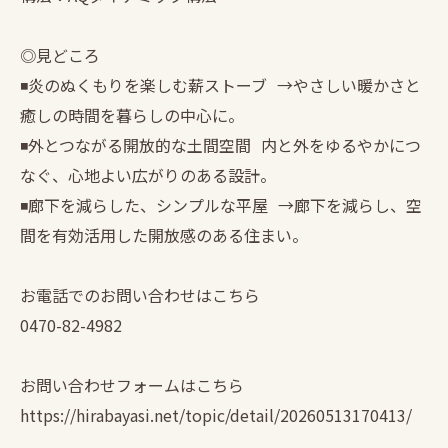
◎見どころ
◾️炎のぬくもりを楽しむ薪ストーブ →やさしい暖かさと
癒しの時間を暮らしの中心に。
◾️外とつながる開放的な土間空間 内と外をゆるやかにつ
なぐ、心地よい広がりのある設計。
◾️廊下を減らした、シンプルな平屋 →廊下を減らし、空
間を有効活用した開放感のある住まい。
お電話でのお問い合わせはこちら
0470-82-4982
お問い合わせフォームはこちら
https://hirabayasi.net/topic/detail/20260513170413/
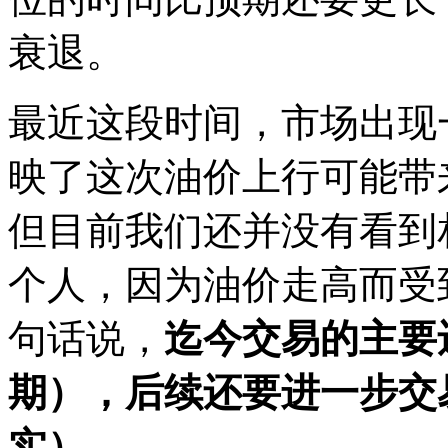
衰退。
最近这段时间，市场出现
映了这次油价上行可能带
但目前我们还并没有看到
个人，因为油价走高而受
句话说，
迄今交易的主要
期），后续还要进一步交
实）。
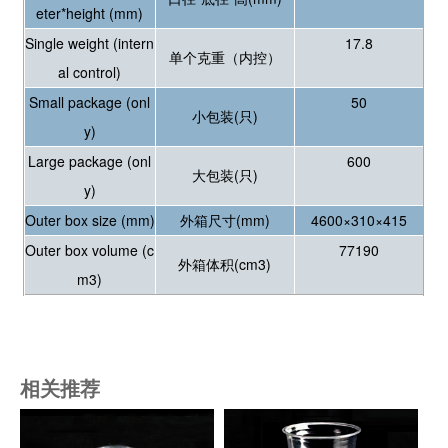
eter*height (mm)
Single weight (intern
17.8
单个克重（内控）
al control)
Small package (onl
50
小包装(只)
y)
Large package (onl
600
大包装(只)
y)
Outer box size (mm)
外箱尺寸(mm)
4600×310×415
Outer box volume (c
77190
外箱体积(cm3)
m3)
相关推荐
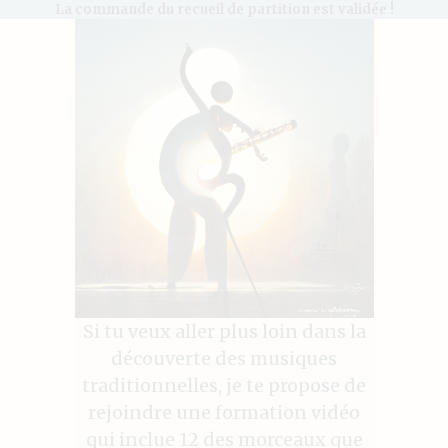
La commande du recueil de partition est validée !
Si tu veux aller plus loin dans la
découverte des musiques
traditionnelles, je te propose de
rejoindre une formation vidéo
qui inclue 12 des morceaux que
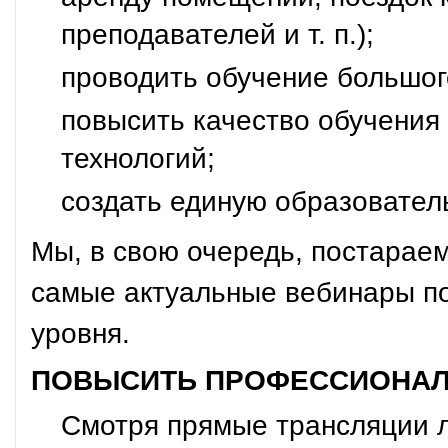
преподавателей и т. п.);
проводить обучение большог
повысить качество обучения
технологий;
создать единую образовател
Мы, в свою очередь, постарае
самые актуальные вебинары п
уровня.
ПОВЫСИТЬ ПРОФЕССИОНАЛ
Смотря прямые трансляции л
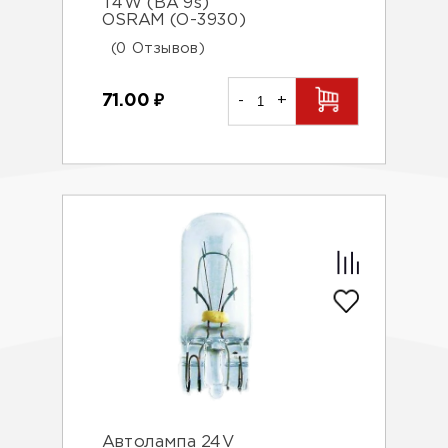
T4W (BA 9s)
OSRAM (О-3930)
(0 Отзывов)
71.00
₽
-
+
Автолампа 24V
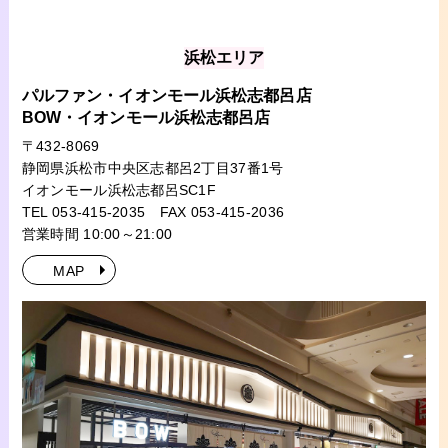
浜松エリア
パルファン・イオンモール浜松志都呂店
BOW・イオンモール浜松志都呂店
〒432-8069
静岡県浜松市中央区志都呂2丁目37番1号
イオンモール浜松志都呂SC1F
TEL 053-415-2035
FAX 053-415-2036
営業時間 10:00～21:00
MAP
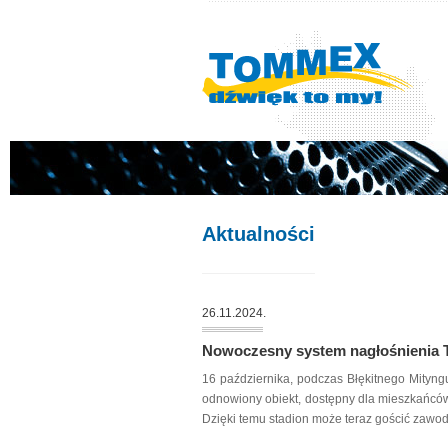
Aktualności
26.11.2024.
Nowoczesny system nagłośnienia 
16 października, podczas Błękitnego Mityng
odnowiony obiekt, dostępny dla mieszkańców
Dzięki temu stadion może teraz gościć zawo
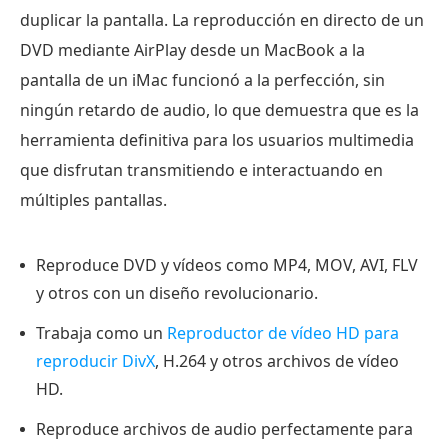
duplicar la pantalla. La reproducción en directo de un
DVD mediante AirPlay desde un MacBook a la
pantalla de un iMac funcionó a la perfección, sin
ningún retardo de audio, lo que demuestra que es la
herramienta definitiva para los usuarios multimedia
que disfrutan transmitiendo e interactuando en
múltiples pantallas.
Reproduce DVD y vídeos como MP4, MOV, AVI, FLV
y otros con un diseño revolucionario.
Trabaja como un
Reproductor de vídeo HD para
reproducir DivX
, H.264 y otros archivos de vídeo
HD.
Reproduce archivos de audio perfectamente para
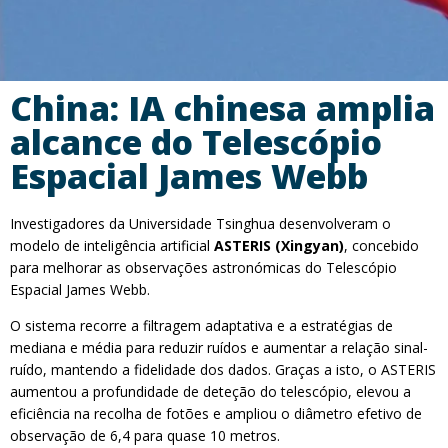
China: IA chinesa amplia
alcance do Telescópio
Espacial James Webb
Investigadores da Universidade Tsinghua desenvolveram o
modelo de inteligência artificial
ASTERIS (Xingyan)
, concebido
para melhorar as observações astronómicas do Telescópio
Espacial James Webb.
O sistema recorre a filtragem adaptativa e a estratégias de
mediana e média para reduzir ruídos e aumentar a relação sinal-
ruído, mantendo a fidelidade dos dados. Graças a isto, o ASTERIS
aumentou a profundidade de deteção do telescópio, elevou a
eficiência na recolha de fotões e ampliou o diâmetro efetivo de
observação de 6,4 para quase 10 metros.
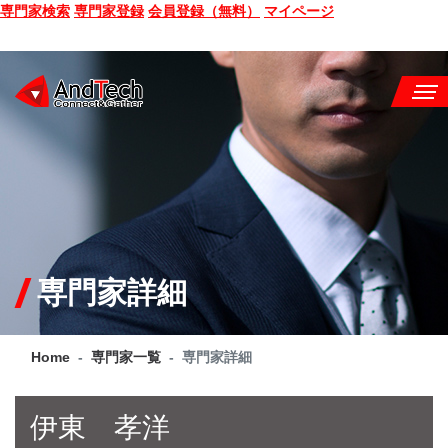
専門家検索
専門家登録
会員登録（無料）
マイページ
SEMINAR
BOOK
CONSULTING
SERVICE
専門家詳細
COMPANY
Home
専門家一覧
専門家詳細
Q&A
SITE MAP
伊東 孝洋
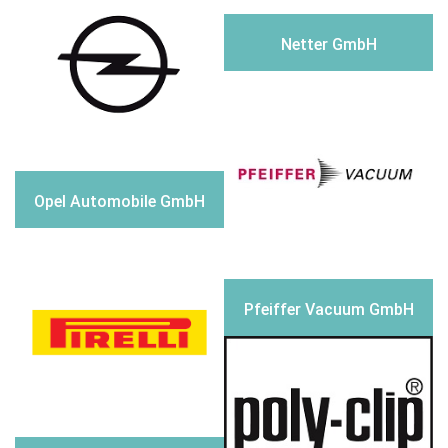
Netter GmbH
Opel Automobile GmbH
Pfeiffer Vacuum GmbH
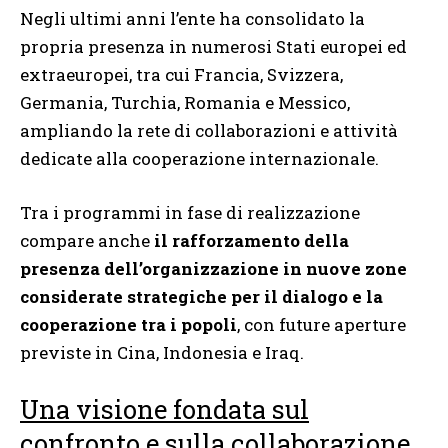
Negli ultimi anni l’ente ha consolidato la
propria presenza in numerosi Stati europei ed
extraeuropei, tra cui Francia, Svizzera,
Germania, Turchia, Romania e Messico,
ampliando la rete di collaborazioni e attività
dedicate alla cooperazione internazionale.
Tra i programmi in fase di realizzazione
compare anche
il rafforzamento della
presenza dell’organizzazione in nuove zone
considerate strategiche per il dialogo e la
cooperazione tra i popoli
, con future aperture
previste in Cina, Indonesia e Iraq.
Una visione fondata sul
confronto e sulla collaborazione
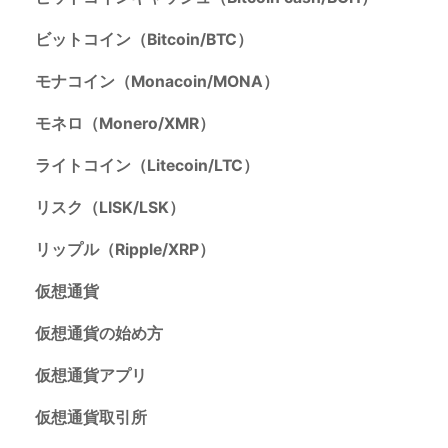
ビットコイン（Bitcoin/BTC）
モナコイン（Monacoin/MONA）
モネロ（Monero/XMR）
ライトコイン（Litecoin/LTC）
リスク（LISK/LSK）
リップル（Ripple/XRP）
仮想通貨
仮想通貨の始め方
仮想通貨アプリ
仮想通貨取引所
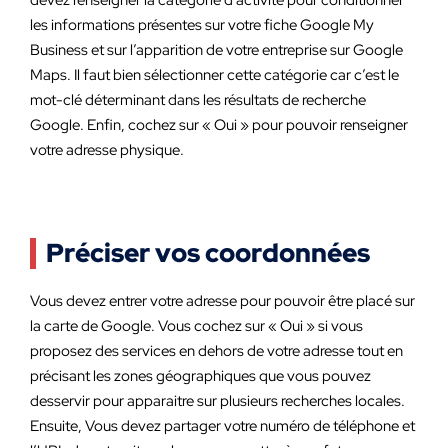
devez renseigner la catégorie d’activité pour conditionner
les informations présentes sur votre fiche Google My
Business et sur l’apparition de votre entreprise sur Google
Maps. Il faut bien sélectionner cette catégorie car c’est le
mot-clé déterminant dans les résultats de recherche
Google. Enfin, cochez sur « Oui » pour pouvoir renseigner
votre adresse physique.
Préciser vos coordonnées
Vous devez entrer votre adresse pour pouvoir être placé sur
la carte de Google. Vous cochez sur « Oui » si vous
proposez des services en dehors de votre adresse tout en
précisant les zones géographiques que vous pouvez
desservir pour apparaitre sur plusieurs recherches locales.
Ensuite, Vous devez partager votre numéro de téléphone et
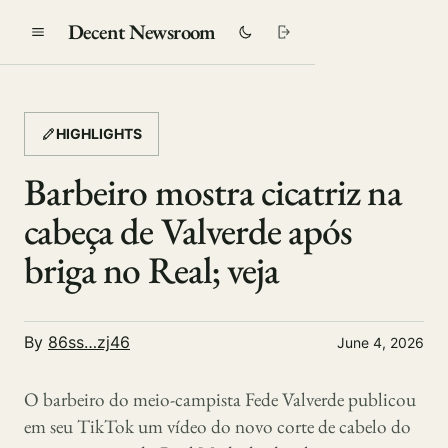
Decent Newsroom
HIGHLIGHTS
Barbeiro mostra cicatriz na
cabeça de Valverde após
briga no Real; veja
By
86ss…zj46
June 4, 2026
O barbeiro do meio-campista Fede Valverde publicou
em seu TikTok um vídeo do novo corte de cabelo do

----

### Task description
Leave out the pictures. Return exactly the lines from the first line of the records to the line bearing "múltiples pantallas.", inclusive.

### Output of the exercise
◎見どころ
◾️炎のぬくもりを楽しむ薪ストーブ →やさしい暖かさと
癒しの時間を暮らしの中心に。
◾️外とつながる開放的な土間空間 内と外をゆるやかにつ
なぐ、心地よい広がりのある設計。
◾️廊下を減らした、シンプルな平屋 →廊下を減らし、空
間を有効活用した開放感のある住まい。
お電話でのお問い合わせはこちら
0470-82-4982
お問い合わせフォームはこちら
https://hirabayasi.net/topic/detail/20260513170413/
衰退。
最近这段时间，市场出现
映了这次油价上行可能带
但目前我们还并没有看到
个人，因为油价走高而受
句话说，
迄今交易的主要
期），后续还要进一步交
实）。
eter*height (mm)
Single weight (intern
17.8
单个克重（内控）
al control)
Small package (onl
50
小包装(只)
y)
Large package (onl
600
大包装(只)
y)
Outer box size (mm)
外箱尺寸(mm)
4600×310×415
Outer box volume (c
77190
外箱体积(cm3)
m3)
相关推荐
La commande du recueil de partition est validée !
Si tu veux aller plus loin dans la
découverte des musiques
traditionnelles, je te propose de
rejoindre une formation vidéo
qui inclue 12 des morceaux que
преподавателей и т. п.);
проводить обучение большог
повысить качество обучения
технологий;
создать единую образовател
Мы, в свою очередь, постарае
самые актуальные вебинары п
уровня.
ПОВЫСИТЬ ПРОФЕССИОНАЛ
Смотря прямые трансляции л
T4W (BA 9s)
OSRAM (О-3930)
(0 Отзывов)
71.00
₽
-
+
Автолампа 24V
浜松エリア
パルファン・イオンモール浜松志都呂店
BOW・イオンモール浜松志都呂店
〒432-8069
静岡県浜松市中央区志都呂2丁目37番1号
イオンモール浜松志都呂SC1F
TEL 053-415-2035
FAX 053-415-2036
営業時間 10:00～21:00
MAP
Aktualności
26.11.2024.
Nowoczesny system nagłośnienia 
16 października, podczas Błękitnego Mityng
odnowiony obiekt, dostępny dla mieszkańców
Dzięki temu stadion może teraz gościć zawo
duplicar la pantalla. La reproducción en directo de un
DVD mediante AirPlay desde un MacBook a la
pantalla de un iMac funcionó a la perfección, sin
ningún retardo de audio, lo que demuestra que es la
herramienta definitiva para los usuarios multimedia
que disfrutan transmitiendo e interactuando en
múltiples pantallas.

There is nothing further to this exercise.